You mention this now after half the people on this site make DIY BG's? It works well as a bio filter regardless of using Drylok.
He wants to know how to hide a HOB using a DIY background.

I have seen some but not many do this with a HOB.

You have so many more options with a Canister or Sump and a DIY background.

Otherwise, it would be best to just paste the BG to the rear pane of glass and not hide anything.


----------



## trigger (Sep 6, 2002)

What you basically need is to cover the view of the place where you have your filter. And it does not really matter what filter you have.

I have covered the internal Juwel filter boxes with the same material I made the background out (it's on the left, click to enlarge):


I created an artifical "cave" where I hid my heater and canister intake:

















You could use the last option also to create an invivible place for a hob filter to be. You may have to make sure the water gets into the main part of the tank and not n the hidden part for a good turnover though.


----------



## peteh (Jan 20, 2010)

Bought a canister today and there are more possibilities. i have A question regarding the heater though.
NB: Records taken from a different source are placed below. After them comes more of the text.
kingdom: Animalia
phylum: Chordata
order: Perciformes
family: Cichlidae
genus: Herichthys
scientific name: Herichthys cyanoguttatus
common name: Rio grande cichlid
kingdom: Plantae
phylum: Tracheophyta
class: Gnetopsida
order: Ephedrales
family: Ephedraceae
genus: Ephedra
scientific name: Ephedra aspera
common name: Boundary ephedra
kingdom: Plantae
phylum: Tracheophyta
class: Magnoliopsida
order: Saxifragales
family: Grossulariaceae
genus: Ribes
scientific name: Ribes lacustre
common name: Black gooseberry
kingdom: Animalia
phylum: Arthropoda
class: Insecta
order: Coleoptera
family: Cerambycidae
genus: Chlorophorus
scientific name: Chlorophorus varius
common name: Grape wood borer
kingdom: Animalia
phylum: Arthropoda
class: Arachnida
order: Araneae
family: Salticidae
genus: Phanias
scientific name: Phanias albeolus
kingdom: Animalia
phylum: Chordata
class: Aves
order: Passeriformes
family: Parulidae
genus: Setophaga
Do you still stick the heater to the glass with a good size cutout in the back of the styro, and a small hole in the front of the bg for the warmer water to escape? It just seems like hiding a heat with not much movement around it doesnt make that much sense. Once i get these two things figured out i should be good to go. Thanks


----------



## peteh (Jan 20, 2010)

*trigger*
Did you lay your heater right next to the intake so it shoots warm water through the outflow? How did you secure the heater so it doesnt move around?


----------



## Tinga (Nov 27, 2009)

You could always go with an Inline heater that attaches to your canister inlet
There are several out there, like the Rena SmartHeater.
Maybe check the reviews on that?


----------



## CRich2084 (Nov 15, 2007)

I went and hid everything behind the BG (heater, canister, HOT, and powerhead). I bascially just made 3 compartments, 1 for the HOT intake tube (and then let the return spill over the top of the tank...if you make the BG deep enough in that spot, it really is not noticeable, plus the water level is just below the return in my tank so it reflects all of the light back and you can't see anything above the water level) 1 for the power head, and 1 for the heater and canister intake. I don't have a picture of the equipment, but I do have one of the cut-outs.




































(This one is before its current state with all of the algae, but notice the reflection at the top of the picture)

Hope that helps!


----------



## trigger (Sep 6, 2002)

peteh said:


> *trigger*
> Did you lay your heater right next to the intake so it shoots warm water through the outflow? How did you secure the heater so it doesnt move around?


The intake is above the heater in the small space. The heater is a titanium one and it's just dangling there below the filter intake.


----------



## JWerner2 (Jul 7, 2008)

trigger said:


> What you basically need is to cover the view of the place where you have your filter. And it does not really matter what filter you have.
> 
> I have covered the internal Juwel filter boxes with the same material I made the background out (it's on the left, click to enlarge):
> .


Its still much easier to hide a internal filter then it is to hide a HOB and get proper circulation and intake of debris.

For the heater I placed mine next to my intake and I set a thermometer on each side just in case. One of them is right in the compartment I have the heater and intake. I have no issues.

Glad to see you went with a Can. You have much more flexibility.


----------



## dmichel (Sep 16, 2009)

trigger said:


>


Is that a little yellow submarine in there ??? 8)


----------



## peteh (Jan 20, 2010)

Thanks for the replies I have been working on number 2 for a couple of nights now and am a lot happier with the results. The canister allows more flexibility on the design. I ran pvc down the back of the bg on opposite sides of the tank for my intake and outflow. I am going to go with an in line heater as it was much easier for my design. On the next one I do I am sure I can only get better, but for now this is good enough for me. I still have more coats of drylock to do and then I am adding in different highlights on the rocks and then I still have the epoxy to put on.

I'd like to post the pics I have but don't know how you guys do it. Please help, much appreciated.[/url]


----------